• _EXERCICES À FAIRE_
**A.** Répondez à ces questions sur le texte consacré au blocage de la baie d'Akhtiar :
(i) Où les marins ont-ils trouvé les barrières et les câbles ?
(ii) Quel navire déclassé a servi à bloquer les bateaux ukrainiens ?
(iii) Que pouvaient garder les marins qui acceptaient de prêter serment à la Russie ?
**B.** Rédigez la suite du texte sur le blocage de la baie d'Akhtiar en reprenant juste après sa dernière phrase.

Que pouvait-on faire avec ces navires pour éviter des victimes et ne pas les forcer à utiliser leurs armes? Nous avons donc décidé d'agir de manière à ce qu'ils ne puissent pas quitter la baie d'Akhtiar.
Les marins se sont rappelés de l'histoire de la Grande Guerre patriotique, quand on utilisait des barrières flottantes à ces fins. Ils ont trouvé des barrières et des câbles dans un entrepôt, qui ont servi à bloquer les baies.
Alexandre Vitko: Pour que les Ukrainiens comprennent que nous étions tout à fait sérieux, nous avons déployé des remorqueurs à proximité: si un navire avait tenté de démarrer, ces derniers l'auraient repoussé.
Et ensuite, vous étiez obligés de couler un bateau?
Alexandre Vitko: A ces fins nous nous sommes servis du navire déclassé Otchakov et de deux vedettes de plongeurs. Nous avons fait sauter ces dernières pour qu'il soit impossible de soulever Otchakov.
Avez-vous coulé ce bateau justement sur le trajet des navires ukrainiens?
Alexandre Vitko: Oui, justement à proximité du lieu de stationnement de Slavoutitch et de Ternopol. Il s'est avéré que les bateaux ukrainiens ne pouvaient plus partir, voire bouger…
Ils étaient piégés?
Alexandre Vitko: Oui. Ils étaient complètement bloqués.
Alexandre Vitko échangeait, avec les marins ukrainiens bien armés, tout seul et sans arme. Les négociations ont duré des jours entiers.
Si les marins acceptaient de prêter serment à la Russie, ils pouvaient garder leurs grades, décorations et ancienneté.
Vous savez, je voudrais souligner la dignité de ces gars, des militaires ukrainiens.
Ils tentaient de rester fidèles à leur serment, mais il n'était pas clair à qui ils l'avaient prêté: il n'y avait pas d’État, le président avait été renversé.
Bien qu'à l'époque ce dernier était le commandant suprême légitime des forces armées du pays. Qui donnait donc les ordres? Des usurpateurs du pouvoir? Des gens tout à fait illégitimes?
Les derniers navires refusant de coopérer étaient ceux où s'étaient infiltrés des supporters du Maïdan. Ces derniers menaçaient de se venger contre les marins russes et ukrainiens, ce qui a provoqué des opérations spéciales.
Les leaders occidentaux ne cessaient certainement pas de vous appeler à ce moment-là. Quelle était la teneur de ces conversations?

(Entrées)
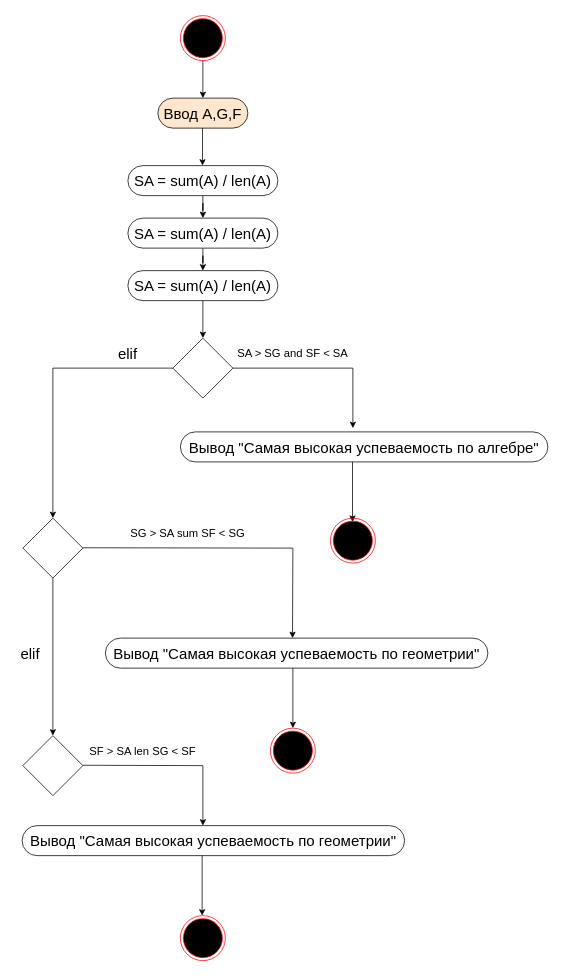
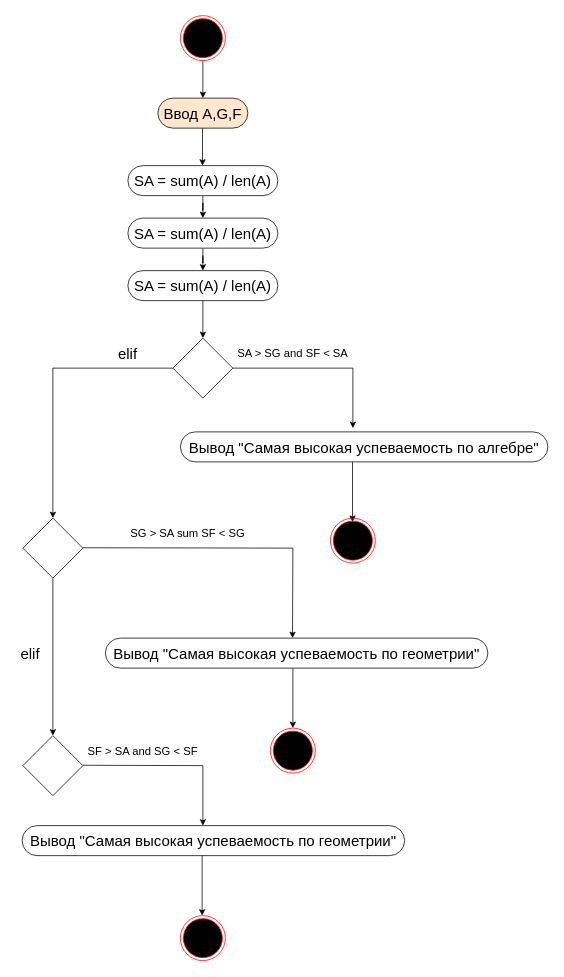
  <mxCell id="0" />
  <mxCell id="1" parent="0" />
  <mxCell id="2" value="" style="ellipse;html=1;shape=endState;fillColor=#000000;strokeColor=#ff0000;" vertex="1" parent="1"><mxGeometry x="240" y="20" width="60" height="60" as="geometry" /></mxCell>
  <mxCell id="3" value="" style="endArrow=classic;html=1;" edge="1" parent="1"><mxGeometry width="50" height="50" relative="1" as="geometry"><mxPoint x="270" y="80" as="sourcePoint" /><mxPoint x="270" y="130" as="targetPoint" /></mxGeometry></mxCell>
  <mxCell id="4" value="Ввод A,G,F" style="rounded=1;whiteSpace=wrap;html=1;arcSize=50;fontSize=20;fillColor=#ffe6cc;" vertex="1" parent="1"><mxGeometry x="210" y="130" width="120" height="40" as="geometry" /></mxCell>
  <mxCell id="5" value="" style="endArrow=classic;html=1;" edge="1" parent="1"><mxGeometry width="50" height="50" relative="1" as="geometry"><mxPoint x="269.5" y="170" as="sourcePoint" /><mxPoint x="269.5" y="220" as="targetPoint" /></mxGeometry></mxCell>
  <mxCell id="6" value="" style="edgeStyle=orthogonalEdgeStyle;rounded=0;orthogonalLoop=1;jettySize=auto;html=1;fontSize=20;entryX=0.5;entryY=0;entryDx=0;entryDy=0;" edge="1" parent="1" source="7" target="9"><mxGeometry relative="1" as="geometry" /></mxCell>
  <mxCell id="7" value="SA = sum(A) / len(A)" style="rounded=1;whiteSpace=wrap;html=1;arcSize=50;fontSize=20;" vertex="1" parent="1"><mxGeometry x="170" y="220" width="200" height="40" as="geometry" /></mxCell>
  <mxCell id="8" value="" style="edgeStyle=orthogonalEdgeStyle;rounded=0;orthogonalLoop=1;jettySize=auto;html=1;fontSize=20;" edge="1" parent="1" source="9" target="11"><mxGeometry relative="1" as="geometry" /></mxCell>
  <mxCell id="9" value="SA = sum(A) / len(A)" style="rounded=1;whiteSpace=wrap;html=1;arcSize=50;fontSize=20;" vertex="1" parent="1"><mxGeometry x="170" y="290" width="200" height="40" as="geometry" /></mxCell>
  <mxCell id="10" value="" style="edgeStyle=orthogonalEdgeStyle;rounded=0;orthogonalLoop=1;jettySize=auto;html=1;fontSize=20;" edge="1" parent="1" source="11" target="12"><mxGeometry relative="1" as="geometry" /></mxCell>
  <mxCell id="11" value="SA = sum(A) / len(A)" style="rounded=1;whiteSpace=wrap;html=1;arcSize=50;fontSize=20;" vertex="1" parent="1"><mxGeometry x="170" y="360" width="200" height="40" as="geometry" /></mxCell>
  <mxCell id="12" value="" style="rhombus;whiteSpace=wrap;html=1;fontSize=20;" vertex="1" parent="1"><mxGeometry x="230" y="450" width="80" height="80" as="geometry" /></mxCell>
  <mxCell id="13" value="" style="endArrow=none;html=1;fontSize=20;" edge="1" parent="1"><mxGeometry width="50" height="50" relative="1" as="geometry"><mxPoint x="310" y="490" as="sourcePoint" /><mxPoint x="470" y="490" as="targetPoint" /></mxGeometry></mxCell>
  <mxCell id="14" value="" style="endArrow=classic;html=1;fontSize=20;" edge="1" parent="1"><mxGeometry width="50" height="50" relative="1" as="geometry"><mxPoint x="470" y="490" as="sourcePoint" /><mxPoint x="470" y="570" as="targetPoint" /></mxGeometry></mxCell>
  <mxCell id="15" value="SA &amp;gt; SG and SF &amp;lt; SA" style="text;html=1;strokeColor=none;fillColor=none;align=center;verticalAlign=middle;whiteSpace=wrap;rounded=0;fontSize=15;" vertex="1" parent="1"><mxGeometry x="310" y="460" width="160" height="20" as="geometry" /></mxCell>
  <mxCell id="16" value="" style="endArrow=none;html=1;fontSize=15;" edge="1" parent="1"><mxGeometry width="50" height="50" relative="1" as="geometry"><mxPoint x="70" y="490" as="sourcePoint" /><mxPoint x="230" y="490" as="targetPoint" /></mxGeometry></mxCell>
  <mxCell id="17" value="" style="endArrow=classic;html=1;fontSize=20;entryX=0.5;entryY=0;entryDx=0;entryDy=0;" edge="1" parent="1" target="18"><mxGeometry width="50" height="50" relative="1" as="geometry"><mxPoint x="70" y="490" as="sourcePoint" /><mxPoint x="70" y="570" as="targetPoint" /></mxGeometry></mxCell>
  <mxCell id="18" value="" style="rhombus;whiteSpace=wrap;html=1;fontSize=20;" vertex="1" parent="1"><mxGeometry x="30" y="690" width="80" height="80" as="geometry" /></mxCell>
  <mxCell id="19" value="Вывод &quot;Самая высокая успеваемость по алгебре&quot;" style="rounded=1;whiteSpace=wrap;html=1;fontSize=20;arcSize=50;" vertex="1" parent="1"><mxGeometry x="240" y="575" width="490" height="40" as="geometry" /></mxCell>
  <mxCell id="20" value="" style="endArrow=none;html=1;fontSize=15;" edge="1" parent="1"><mxGeometry width="50" height="50" relative="1" as="geometry"><mxPoint x="110" y="729.5" as="sourcePoint" /><mxPoint x="390" y="730" as="targetPoint" /></mxGeometry></mxCell>
  <mxCell id="21" value="elif" style="text;html=1;strokeColor=none;fillColor=none;align=center;verticalAlign=middle;whiteSpace=wrap;rounded=0;fontSize=20;" vertex="1" parent="1"><mxGeometry x="150" y="460" width="40" height="20" as="geometry" /></mxCell>
  <mxCell id="22" value="SG &amp;gt; SA sum SF &amp;lt; SG" style="text;html=1;strokeColor=none;fillColor=none;align=center;verticalAlign=middle;whiteSpace=wrap;rounded=0;fontSize=15;" vertex="1" parent="1"><mxGeometry x="170" y="700" width="160" height="20" as="geometry" /></mxCell>
  <mxCell id="23" value="" style="endArrow=classic;html=1;fontSize=20;" edge="1" parent="1"><mxGeometry width="50" height="50" relative="1" as="geometry"><mxPoint x="390" y="730" as="sourcePoint" /><mxPoint x="389.5" y="850" as="targetPoint" /></mxGeometry></mxCell>
  <mxCell id="24" value="" style="endArrow=classic;html=1;fontSize=20;entryX=0.5;entryY=0;entryDx=0;entryDy=0;exitX=0.5;exitY=1;exitDx=0;exitDy=0;" edge="1" parent="1" source="18" target="26"><mxGeometry width="50" height="50" relative="1" as="geometry"><mxPoint x="69.5" y="810" as="sourcePoint" /><mxPoint x="69.5" y="930" as="targetPoint" /></mxGeometry></mxCell>
  <mxCell id="25" value="Вывод &quot;Самая высокая успеваемость по геометрии&quot;" style="rounded=1;whiteSpace=wrap;html=1;fontSize=20;arcSize=50;" vertex="1" parent="1"><mxGeometry x="140" y="850" width="510" height="40" as="geometry" /></mxCell>
  <mxCell id="26" value="" style="rhombus;whiteSpace=wrap;html=1;fontSize=20;" vertex="1" parent="1"><mxGeometry x="30" y="980" width="80" height="80" as="geometry" /></mxCell>
- <mxCell id="27" value="SF &amp;gt; SA len SG &amp;lt; SF" style="text;html=1;strokeColor=none;fillColor=none;align=center;verticalAlign=middle;whiteSpace=wrap;rounded=0;fontSize=15;" vertex="1" parent="1"><mxGeometry x="110" y="990" width="160" height="20" as="geometry" /></mxCell>
+ <mxCell id="27" value="SF &amp;gt; SA and SG &amp;lt; SF" style="text;html=1;strokeColor=none;fillColor=none;align=center;verticalAlign=middle;whiteSpace=wrap;rounded=0;fontSize=15;" vertex="1" parent="1"><mxGeometry x="110" y="990" width="160" height="20" as="geometry" /></mxCell>
  <mxCell id="28" value="" style="endArrow=none;html=1;fontSize=15;" edge="1" parent="1"><mxGeometry width="50" height="50" relative="1" as="geometry"><mxPoint x="110" y="1019.5" as="sourcePoint" /><mxPoint x="270" y="1020" as="targetPoint" /></mxGeometry></mxCell>
  <mxCell id="29" value="" style="endArrow=classic;html=1;fontSize=20;" edge="1" parent="1"><mxGeometry width="50" height="50" relative="1" as="geometry"><mxPoint x="469.5" y="615" as="sourcePoint" /><mxPoint x="469.5" y="695" as="targetPoint" /></mxGeometry></mxCell>
  <mxCell id="30" value="" style="ellipse;html=1;shape=endState;fillColor=#000000;strokeColor=#ff0000;" vertex="1" parent="1"><mxGeometry x="440" y="690" width="60" height="60" as="geometry" /></mxCell>
  <mxCell id="31" value="" style="endArrow=classic;html=1;fontSize=20;" edge="1" parent="1"><mxGeometry width="50" height="50" relative="1" as="geometry"><mxPoint x="390" y="890" as="sourcePoint" /><mxPoint x="390" y="970" as="targetPoint" /></mxGeometry></mxCell>
  <mxCell id="32" value="" style="ellipse;html=1;shape=endState;fillColor=#000000;strokeColor=#ff0000;" vertex="1" parent="1"><mxGeometry x="360" y="970" width="60" height="60" as="geometry" /></mxCell>
  <mxCell id="33" value="" style="endArrow=classic;html=1;fontSize=20;" edge="1" parent="1"><mxGeometry width="50" height="50" relative="1" as="geometry"><mxPoint x="270" y="1020" as="sourcePoint" /><mxPoint x="270" y="1100" as="targetPoint" /></mxGeometry></mxCell>
  <mxCell id="34" value="Вывод &quot;Самая высокая успеваемость по геометрии&quot;" style="rounded=1;whiteSpace=wrap;html=1;fontSize=20;arcSize=50;" vertex="1" parent="1"><mxGeometry x="29" y="1100" width="510" height="40" as="geometry" /></mxCell>
  <mxCell id="35" value="elif" style="text;html=1;strokeColor=none;fillColor=none;align=center;verticalAlign=middle;whiteSpace=wrap;rounded=0;fontSize=20;" vertex="1" parent="1"><mxGeometry x="20" y="860" width="40" height="20" as="geometry" /></mxCell>
  <mxCell id="36" value="" style="endArrow=classic;html=1;fontSize=20;" edge="1" parent="1"><mxGeometry width="50" height="50" relative="1" as="geometry"><mxPoint x="269" y="1140" as="sourcePoint" /><mxPoint x="269" y="1220" as="targetPoint" /></mxGeometry></mxCell>
  <mxCell id="37" value="" style="ellipse;html=1;shape=endState;fillColor=#000000;strokeColor=#ff0000;" vertex="1" parent="1"><mxGeometry x="240" y="1220" width="60" height="60" as="geometry" /></mxCell>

• _RÉPONSES_
**A.**
(i) Dans un entrepôt.
(ii) L'Otchakov.
(iii) Leurs grades, leurs décorations et leur ancienneté.

**B.**
J'ai reçu beaucoup d'appels. Nos collègues américains disaient ouvertement que nous bloquions des unités militaires ukrainiennes.
Je répliquais qu'il n'existait plus aucune unité militaire, seulement des groupes de militaires désarmés, qu'il n'y avait aucune menace pour eux et que nous ferions tout pour prévenir toutes les dérives liées à l'utilisation d'armes.
En tout cas il ne s'agissait plus des forces armées, mais d'une chose assez différente.
Le caractère romantique du printemps criméen a empêché les esprits malveillants de créer une image machiavélique de la Russie.
Les soldats étaient corrects, les Criméens étaient heureux, et la nouvelle procureure ne ressemblait à aucun de ses prédécesseurs.
Parmi ces portraits de procureurs, il n'y a aucune femme. Vous êtes donc pionnière dans histoire du parquet criméen. Qu'en pensez-vous?
Natalia Poklonskaïa (procureure de la République de Crimée): Oui, tous les procureurs de la République ont été des hommes.
Il était donc grand temps qu'une femme ait sa place parmi ces portraits remarquables.
J'espère que je serai à la hauteur de la tâche.
Natalia Poklonskaïa a travaillé pendant 12 ans au Parquet général ukrainien et dirigé plusieurs enquêtes retentissantes impliquant des acteurs remarquables.
Natalia Polkonskaïa: Notamment l'enquête - jetée depuis longtemps aux oubliettes - concernant Vitali Klitchko, qui criait à une époque sur le Maïdan.
Il était en bons termes avec l'ancien chef du Conseil de sécurité d'Ukraine, ce qui s'est soldé par la mort d'Andreï Netchiporenko.
J'ai enquêté sur cette affaire, mais je n'ai pas été en mesure de la mener jusqu'au bout.
L'arrivée du Maïdan a clos des affaires et la bouche des procureurs sous prétextes politiques.
Un jour, Natalia Poklonskaïa est arrivée au travail pour s'apercevoir des activistes du Pravy sektor vérifiaient les documents des employés à l'entrée du bâtiment, au lieu des policiers.
Elle a donc revêtu sa bande de Saint-Georges et écrit une lettre de licenciement pour partir chez elle en Crimée.
Natalia Poklonskaïa: Nous, ma sœur, son mari et moi, prenions du thé dans la cuisine. Et Andreï, son époux, s'est mis à rigoler: "Ça va, Natacha, je vais t'aider à construire un petit poulailler.
Tu vas élever les poules, développer l'agriculture". Vous savez , j’ai travaillé 12 ans au parquet .
Et j'ai répondu: "Pas de problème, je n'ai rien contre les poules. Le principal est que ces nazis n'arrivent pas ici".
Je ne savais pas quoi faire.
Et le 8 mars je me suis allée chez Sergueï Aksionov. Nous ne nous connaissions pas à l'époque. J'avais seulement vu des reportages télévisés et supportais ces hommes de tout mon cœur.
Je pensais: "Seigneur, puissent-ils réussir! Bravo, les hommes! Il y a enfin un leader en Crimée capable de mettre fin à ce désordre".
Je me suis arrivée et entrée dans son bureau: "Bonjour, je voudrais vous aider comme bon vous semble".
Sergueï Aksionov (chef de la République de Crimée, leader du parti ukrainien l'Unité russe (2008-2014): Et que pensez-vous, Natalia, du travail au parquet? Elle me répond: "J'y vais".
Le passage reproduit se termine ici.